Fifteen years ago, I made one of the biggest investing mistakes of my life.
I was working in the City at the time. I’d got wind of a new stock flotation – a company with patented technology for queuing systems at theme parks.
Basically, users would hire a little gadget – a bit like a pager – allowing them to stand in a ‘virtual’ queue instead of the real thing. This allowed them to do other things like eat, drink and be merry – rather than wasting their time in a line.
Great idea. Indeed, the firm is going great guns today. Maybe you’ve used their devices?
Well, that may be how things stand today – but let me assure you, it’s been a long and rocky road.
The biggest investing mistake
Now, mistakes are unavoidable in this business. If you can’t cope with a loss, then stocks investing probably isn’t the right game for you.
Buying high is by far and away the biggest and easiest investing mistake you can make. We’ve all heard it, or at least we should have. The lunacy speaks for itself.
But a less considered mistake is the opposite, that is, selling too low. It mustn’t ever be a mere case of selling a position just because it’s showing a loss.
However, that’s exactly what I did, all those years ago.
The start-up that tested my patience
So, this ‘pager’ company floated at just over a pound, and I picked up a slug of shares.
Things went well for a while. But after a few months, the business started to struggle. It wasn’t meeting its targets, and investors were losing faith – even questioning whether this was such a useful concept in any case.
The stock drifted. I bought more.
Down, down, deeper on down. I kept buying, knowing that patience is required for these sorts of start-ups.
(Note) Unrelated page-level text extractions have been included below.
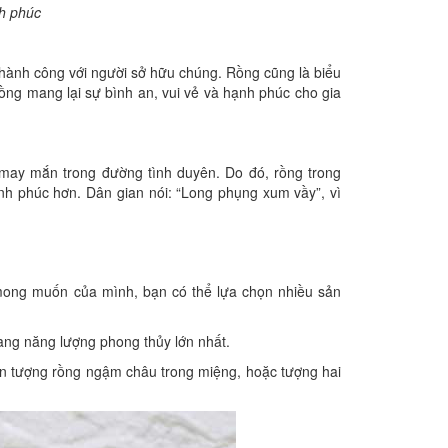
nh phúc
thành công với người sở hữu chúng. Rồng cũng là biểu
ng mang lại sự bình an, vui vẻ và hạnh phúc cho gia
may mắn trong đường tình duyên. Do đó, rồng trong
nh phúc hơn. Dân gian nói: “Long phụng xum vầy”, vì
mong muốn của mình, bạn có thể lựa chọn nhiều sản
ang năng lượng phong thủy lớn nhất.
ọn tượng rồng ngậm châu trong miệng, hoặc tượng hai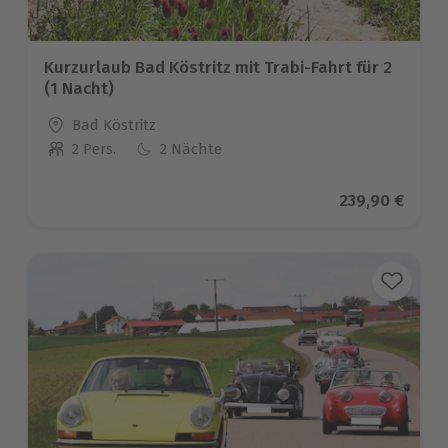
Kurzurlaub Bad Köstritz mit Trabi-Fahrt für 2
(1 Nacht)
Standort
Bad Köstritz
2 Pers.
2 Nächte
Anzahl der Teilnehmer
Aktueller Pre
239,90 €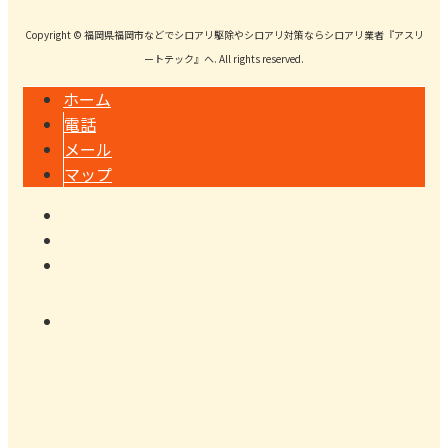
Copyright © 福岡県福岡市などでシロアリ駆除やシロアリ対策ならシロアリ業者『アスリ
ートテック』へ. All rights reserved.
ホーム
電話
メール
マップ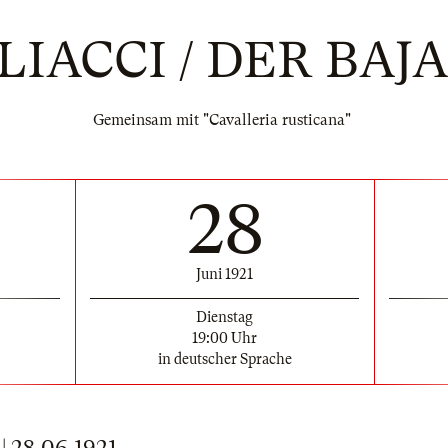
LIACCI / DER BAJ
Gemeinsam mit "Cavalleria rusticana"
28
Juni 1921
Dienstag
19:00 Uhr
in deutscher Sprache
28.06.1921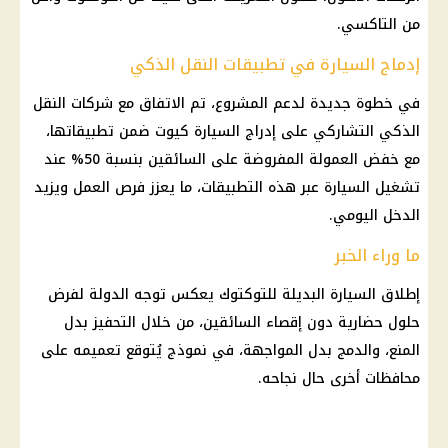
من التاكسي.
إدماج السيارة في تطبيقات النقل الذكي
في خطوة جديدة لدعم المشروع، تم الاتفاق مع
شركات النقل
الذكي
التشاركي على إدراج السيارة كيوت ضمن تطبيقاتها،
مع خفض العمولة المفروضة على السائقين بنسبة 50% عند
تشغيل السيارة عبر هذه التطبيقات، ما يعزز
فرص العمل
ويزيد
الدخل اليومي.
ما وراء الخبر
إطلاق السيارة البديلة للتوكتوك يعكس توجه الدولة لفرض
حلول حضارية دون إقصاء السائقين، من خلال التحفيز بدل
المنع، والدمج بدل المواجهة، في نموذج يُتوقع تعميمه على
محافظات
أخرى حال نجاحه.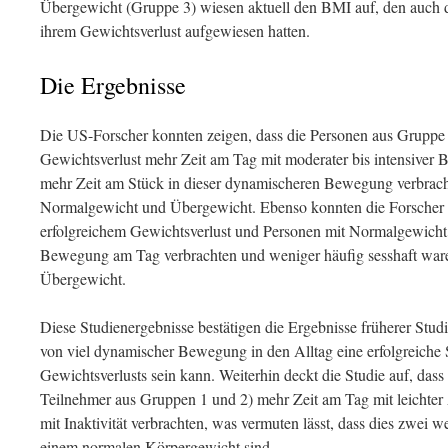
Übergewicht (Gruppe 3) wiesen aktuell den BMI auf, den auch 
ihrem Gewichtsverlust aufgewiesen hatten.
Die Ergebnisse
Die US-Forscher konnten zeigen, dass die Personen aus Gruppe 
Gewichtsverlust mehr Zeit am Tag mit moderater bis intensiver
mehr Zeit am Stück in dieser dynamischeren Bewegung verbracht
Normalgewicht und Übergewicht. Ebenso konnten die Forscher 
erfolgreichem Gewichtsverlust und Personen mit Normalgewicht 
Bewegung am Tag verbrachten und weniger häufig sesshaft ware
Übergewicht.
Diese Studienergebnisse bestätigen die Ergebnisse früherer Studie
von viel dynamischer Bewegung in den Alltag eine erfolgreiche S
Gewichtsverlusts sein kann. Weiterhin deckt die Studie auf, da
Teilnehmer aus Gruppen 1 und 2) mehr Zeit am Tag mit leichter 
mit Inaktivität verbrachten, was vermuten lässt, dass dies zwei w
einem normalen Körpergewicht sind.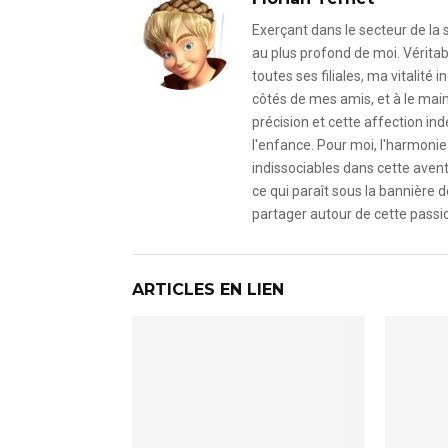
Exerçant dans le secteur de la
au plus profond de moi. Véritab
toutes ses filiales, ma vitalit
côtés de mes amis, et à le mai
précision et cette affection i
l'enfance. Pour moi, l'harmonie 
indissociables dans cette avent
ce qui paraît sous la bannière d
partager autour de cette passio
ARTICLES EN LIEN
Soon enough, the thing was well and truly a penny share. And I was left holding many hundreds of thousands of the little bleeders. It all began to look like a miserable mistake…
But little did I know, my biggest mistake was yet to come!
I didn’t stick to my guns
Soon enough I’d forced any thoughts about my problem child out of mind.
The thing struggled in a range below 10p, and I couldn’t care less. I was now beginning to agree with the City’s scepticism, and I’d stopped building my position – I was philosophical about my mistake.
The one great thing about doubling up a position at low levels is that it doesn’t take much of a rise for you to get your money back. I can’t remember now, but let’s say my average ‘in-price’ was something like 20p and the thing was trading in a range between 5p and 10p.
A rise to 20p and all would be well in with the world – at least, that was what I thought.
Sure enough, after a while, the stock started to move in the right direction. It hit my average ‘in-price’ – and I sold down.
And, might I say, it was with a massive sense of relief. I had turned a loss into a break-even: “Well done me!”
There was just one problem.
I hadn’t done my homework. I hadn’t followed the story. I hadn’t seen the fantastic progress these guys were making.
The fact is, the story was now hot, the shares were ridiculously cheap and I was well out of it!
Don’t make my mistake
I don’t mind telling you that today the stock trades somewhere north of £5. And remember, I’d had many hundreds of thousands of the things.
It was a classic schoolboy error – selling low without having done one iota of due diligence.
And yet the decision to get out felt good! I felt an unerring sense of moral superiority. But it turned out to be a shocking mistake.
The lesson is this: selling low is an error every bit as dangerous as buying high.
It’s true that you’ve got to be philosophical about losers. Knowing when to accept a loss is indeed part of successful investing. It’s often right to take a loss. In fact, it can be kind of cathartic.
But never be fooled into selling, without first doing your homework.